Bagi pelari pemula, sebaiknya mulai dengan prinsip build slowly, recover wisely. Tingkatkan jarak dan intensitas secara bertahap, bukan karena ajakan komunitas atau tantangan media sosial. Gunakan pakaian yang sesuai kondisi cuaca, minum cukup sebelum dan sesudah berlari, serta lakukan pendinginan agar detak jantung kembali normal. Bila ingin bergabung dalam event besar, pastikan sudah melalui latihan minimal enam minggu berturut-turut dengan progres yang stabil (ACSM, 2023).
Selain aspek fisiologis, pelari perlu menjaga keseimbangan psikologis. Rasa senang dan semangat kompetitif adalah hal baik, tapi jangan sampai mengubah olahraga menjadi sumber tekanan baru.
Dalam fisiologi olahraga, keseimbangan antara motivasi dan pemulihan disebut homeostasis motivasional ketika seseorang tahu kapan harus maju dan kapan harus berhenti. Tubuh yang lelah adalah sinyal, bukan musuh.
Tren lari kalcer seharusnya menjadi gerakan sosial yang sehat, bukan kompetisi eksistensi. Komunitas lari punya peran besar dalam menanamkan literasi olahraga berbasis sains tentang pentingnya hidrasi, tanda bahaya tubuh, dan cara mencegah cedera. Makin banyak komunitas yang mengedukasi, makin aman pula budaya lari itu berkembang.

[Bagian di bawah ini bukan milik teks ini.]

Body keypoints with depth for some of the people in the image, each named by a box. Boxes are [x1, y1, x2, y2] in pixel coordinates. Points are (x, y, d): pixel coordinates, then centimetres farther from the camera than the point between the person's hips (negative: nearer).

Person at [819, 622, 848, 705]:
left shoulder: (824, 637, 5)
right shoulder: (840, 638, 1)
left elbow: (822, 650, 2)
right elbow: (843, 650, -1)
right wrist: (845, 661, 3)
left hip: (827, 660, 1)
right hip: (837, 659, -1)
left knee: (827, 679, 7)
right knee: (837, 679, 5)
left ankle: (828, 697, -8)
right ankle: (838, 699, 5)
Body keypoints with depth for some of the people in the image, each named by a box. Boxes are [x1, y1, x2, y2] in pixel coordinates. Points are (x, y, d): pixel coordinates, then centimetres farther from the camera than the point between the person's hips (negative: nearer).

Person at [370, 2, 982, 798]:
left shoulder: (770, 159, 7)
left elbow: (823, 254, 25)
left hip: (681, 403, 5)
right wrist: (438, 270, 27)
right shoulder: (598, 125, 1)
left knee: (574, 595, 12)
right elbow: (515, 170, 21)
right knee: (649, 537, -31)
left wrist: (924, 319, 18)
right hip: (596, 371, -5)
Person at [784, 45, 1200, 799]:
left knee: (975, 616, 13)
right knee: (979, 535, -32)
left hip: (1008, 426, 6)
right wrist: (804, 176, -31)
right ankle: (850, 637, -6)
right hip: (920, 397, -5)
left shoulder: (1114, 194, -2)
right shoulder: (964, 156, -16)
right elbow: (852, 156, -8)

Pada akhirnya, lari tetaplah aktivitas sederhana yang mengajarkan konsistensi dan kesadaran diri. Namun, di tengah sorotan kamera dan hiruk pikuk tren. Mari ingat, tubuh bukan algoritma yang bisa disetel sesuai jadwal unggahan.
Berlarilah untuk bahagia, bukan untuk tampil sempurna. Sebab, kebugaran sejati bukan tentang siapa yang paling cepat, tetapi siapa yang paling memahami tubuhnya sendiri.
Fenomena pelari kalcer ini juga mencerminkan perubahan nilai dalam masyarakat urban. Aktivitas fisik kini dipadukan dengan estetika, teknologi, dan komunitas digital yang saling memperkuat.
Aplikasi pelacak lari, jam pintar, dan algoritma media sosial menciptakan sistem penghargaan tersendiri bagi siapa yang paling aktif dan konsisten. Dalam konteks ini, olahraga bukan lagi aktivitas individual, melainkan bagian dari ekosistem sosial yang menuntut performa dan eksposur bersamaan.
Ketika olahraga menjadi representasi identitas, keseimbangan antara motivasi intrinsik dan ekstrinsik menjadi hal yang krusial untuk dijaga.
Selain itu, tren tersebut membuka peluang riset menarik dalam bidang fisiologi olahraga dan psikologi sosial. Bagaimana tekanan sosial memengaruhi performa fisik? Apakah motivasi berbasis eksistensi mampu bertahan dalam jangka panjang?
Pertanyaan-pertanyaan itu penting dijawab agar budaya lari yang tumbuh tidak hanya ramai di permukaan, tetapi juga sehat secara ilmiah dan berkelanjutan.
Di masa depan, sinergi antara sains olahraga dan budaya populer bisa menjadi kunci untuk menciptakan generasi pelari yang bukan hanya cepat di lintasan, tetapi juga cerdas memahami tubuh dan makna dari setiap langkahnya. (*)
*) Oviesta Tasha Retyananda adalah mahasiswa doktoral ilmu keolahragaan.